Here's how I break it into frames

.\ffmpeg.exe -i "input.mkv" -qscale:v 1 -qmin 1 -qmax 1 -vsync 0 "InputFolder/frame%08d.png"

Here's how I merge the frames back to video with all the original streams except the video

.\ffmpeg.exe -r 23.98 -i "InputFolder\frame%08d.png" -i "input.mkv" -map 0:v:0 -map 1 -map -1:v -c:a copy -c:v libx265 -r 23.98 -pix_fmt yuv420p "output.mkv"

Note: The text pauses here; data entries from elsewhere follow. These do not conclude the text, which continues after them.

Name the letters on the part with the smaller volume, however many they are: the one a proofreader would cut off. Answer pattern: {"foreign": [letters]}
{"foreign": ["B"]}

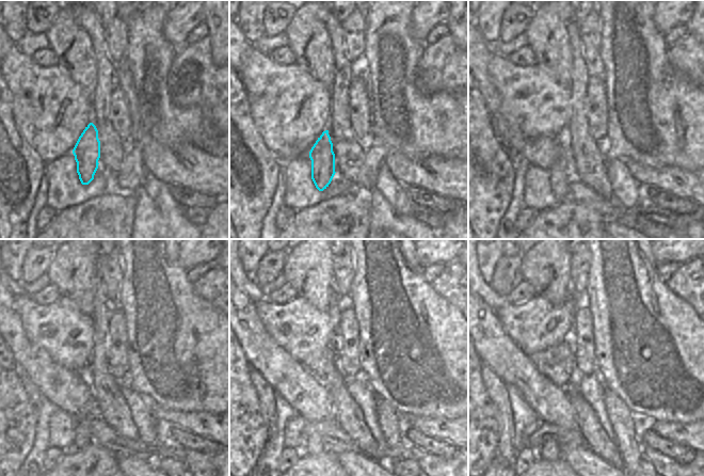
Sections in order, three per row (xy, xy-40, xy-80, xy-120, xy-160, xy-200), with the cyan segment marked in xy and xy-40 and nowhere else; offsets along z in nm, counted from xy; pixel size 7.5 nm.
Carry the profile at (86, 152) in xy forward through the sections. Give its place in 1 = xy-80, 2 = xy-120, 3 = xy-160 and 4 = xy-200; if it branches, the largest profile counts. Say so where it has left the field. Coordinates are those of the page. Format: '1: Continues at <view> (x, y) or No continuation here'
1: Continues at xy-80 (562, 171)
2: Continues at xy-120 (80, 441)
3: Continues at xy-160 (314, 446)
4: Continues at xy-200 (550, 450)

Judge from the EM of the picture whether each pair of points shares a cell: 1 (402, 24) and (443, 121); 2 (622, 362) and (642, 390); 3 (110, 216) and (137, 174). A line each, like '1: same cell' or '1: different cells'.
1: same cell
2: same cell
3: different cells

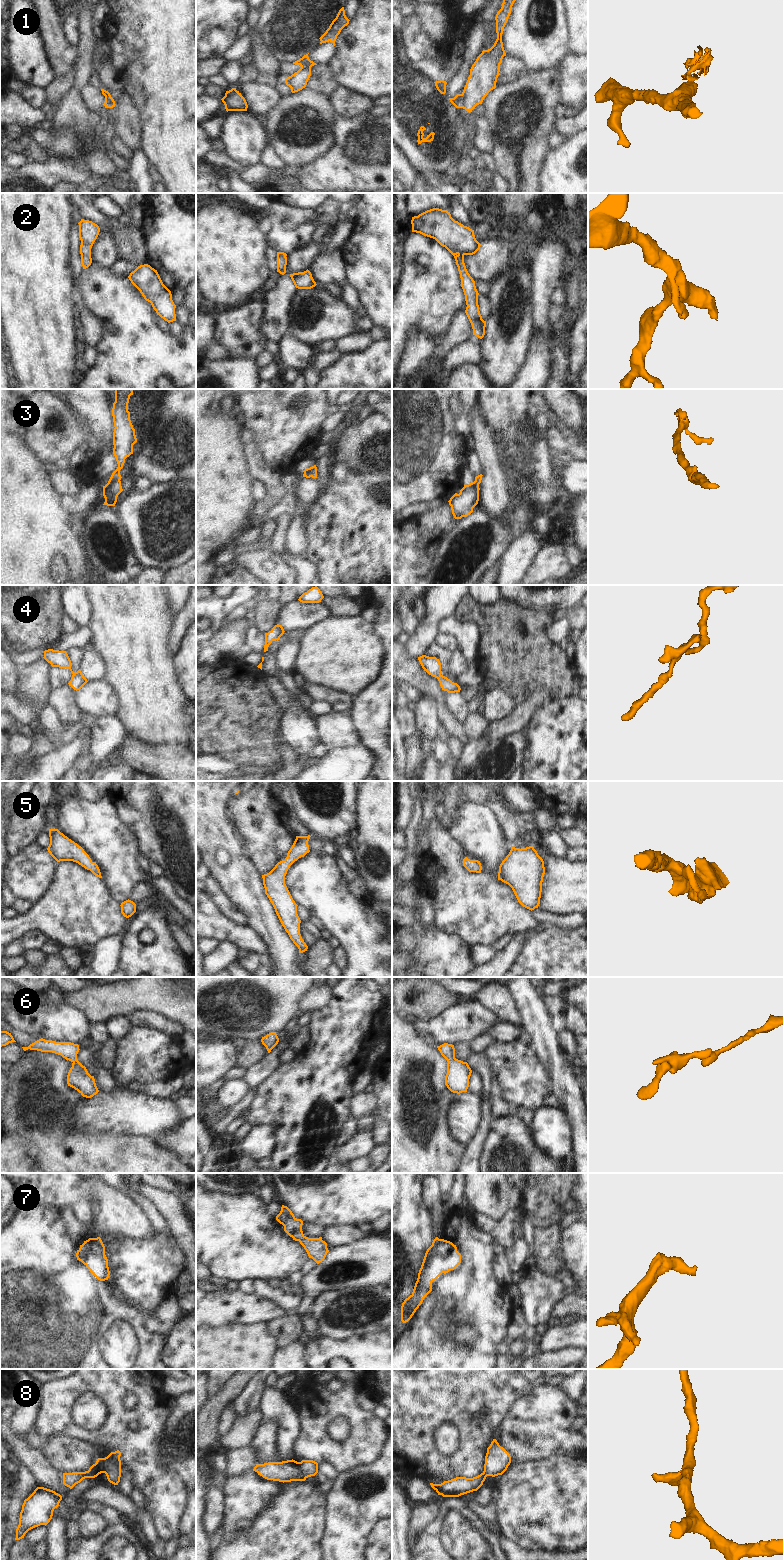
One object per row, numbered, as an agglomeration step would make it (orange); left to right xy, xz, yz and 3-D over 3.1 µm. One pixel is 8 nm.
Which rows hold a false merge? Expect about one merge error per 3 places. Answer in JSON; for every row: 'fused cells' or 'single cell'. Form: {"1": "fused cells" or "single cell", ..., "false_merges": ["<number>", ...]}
{"1": "fused cells", "2": "single cell", "3": "single cell", "4": "single cell", "5": "single cell", "6": "single cell", "7": "single cell", "8": "single cell", "false_merges": ["1"]}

Here's the details of the resulting video:

.\ffmpeg.exe -i "output.mkv"

Input #0, matroska,webm, from 'output.mkv':
  Metadata:
    ENCODER         : Lavf58.45.100
  Duration: 00:23:02.05, start: 0.000000, bitrate: 245 kb/s
    Stream #0:0: Video: hevc (Main), yuv420p(tv), 1280x720 [SAR 1:1 DAR 16:9], 23.98 fps, 23.98 tbr, 1k tbn, 23.98 tbc (default)
    Metadata:
      ENCODER         : Lavc58.91.100 libx265
      DURATION        : 00:23:01.777000000
    Stream #0:1(jpn): Audio: aac (HE-AAC), 48000 Hz, stereo, fltp (default)
    Metadata:
      BPS-eng         : 36166
      DURATION-eng    : 00:23:02.016000000
      NUMBER_OF_FRAMES-eng: 32391
      NUMBER_OF_BYTES-eng: 6247833
      _STATISTICS_WRITING_APP-eng: mkvmerge v46.0.0 ('No Deeper Escape') 64-bit
      _STATISTICS_WRITING_DATE_UTC-eng: 2021-01-07 00:20:19
      _STATISTICS_TAGS-eng: BPS DURATION NUMBER_OF_FRAMES NUMBER_OF_BYTES
      DURATION        : 00:23:02.046000000
    Stream #0:2(eng): Subtitle: ass (default)
    Metadata:
      BPS-eng         : 76
      DURATION-eng    : 00:21:20.790000000
      NUMBER_OF_FRAMES-eng: 246
      NUMBER_OF_BYTES-eng: 12264
      _STATISTICS_WRITING_APP-eng: mkvmerge v46.0.0 ('No Deeper Escape') 64-bit
      _STATISTICS_WRITING_DATE_UTC-eng: 2021-01-07 00:20:19
      _STATISTICS_TAGS-eng: BPS DURATION NUMBER_OF_FRAMES NUMBER_OF_BYTES
      ENCODER         : Lavc58.91.100 ssa
      DURATION        : 00:21:21.580000000
    Stream #0:3: Attachment: ttf
    Metadata:
      filename        : Roboto-Medium.ttf
      mimetype        : application/x-truetype-font
    Stream #0:4: Attachment: ttf
    Metadata:
      filename        : Roboto-MediumItalic.ttf
      mimetype        : application/x-truetype-font

One thing to note is that I've done this successfully numerous times with h264 videos. No audio issues. Another thing to note which might be more relevant is that when I merge the frames with only the original audio stream (as opposed to all original streams except video), the audio issue does not occur.

.\ffmpeg.exe -r 23.98 -i "InputFolder\frame%08d.png" -i "input.mkv" -map 0:v:0 -map 1:a:0 -c:a copy -c:v libx265 -r 23.98 -pix_fmt yuv420p "output.mkv"

Produces no audio issues. But this isn't good for me because I want the subtitles and fonts from the original video.

If anyone needs me to upload the original video somewhere so they can reproduce it, let me know.

Edit: Also note that Merging the frames with the original audio AND subtitle stream, i.e without the fonts, the issue remains.


Solution

  • I was able to fix this by adding -max_interleave_delta 0 to the merge command.